* Requirement: Count the lines in the rows below that contain the string "mariage". Reply with the number alone.

(Page-level text extractions)
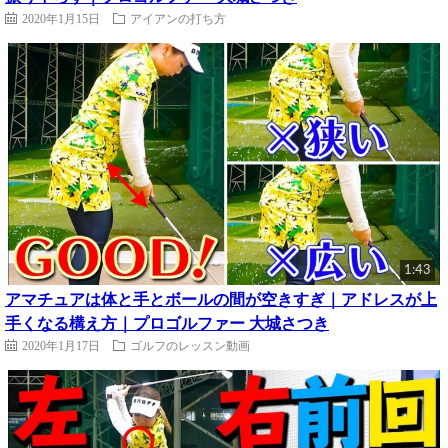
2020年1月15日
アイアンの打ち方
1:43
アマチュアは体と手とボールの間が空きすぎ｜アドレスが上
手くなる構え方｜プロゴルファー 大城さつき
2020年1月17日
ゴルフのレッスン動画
* * *
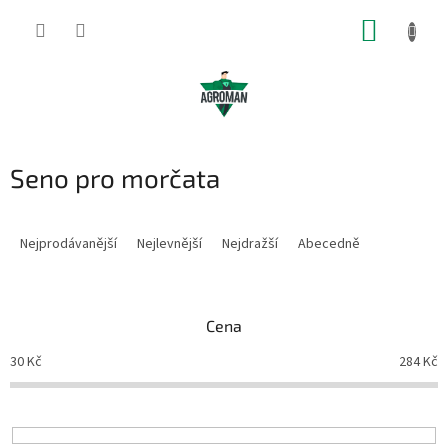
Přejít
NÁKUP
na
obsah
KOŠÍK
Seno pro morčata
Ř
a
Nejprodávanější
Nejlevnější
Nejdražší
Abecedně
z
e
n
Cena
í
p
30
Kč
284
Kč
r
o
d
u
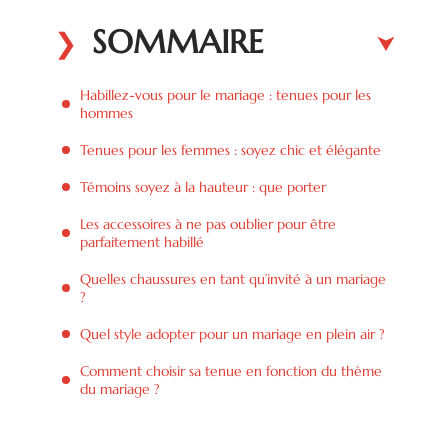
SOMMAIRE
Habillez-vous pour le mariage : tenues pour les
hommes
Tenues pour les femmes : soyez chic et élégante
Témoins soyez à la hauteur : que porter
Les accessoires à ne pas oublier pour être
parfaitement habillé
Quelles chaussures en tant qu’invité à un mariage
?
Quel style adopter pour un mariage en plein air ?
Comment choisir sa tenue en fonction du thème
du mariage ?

* Result for this exercise: 4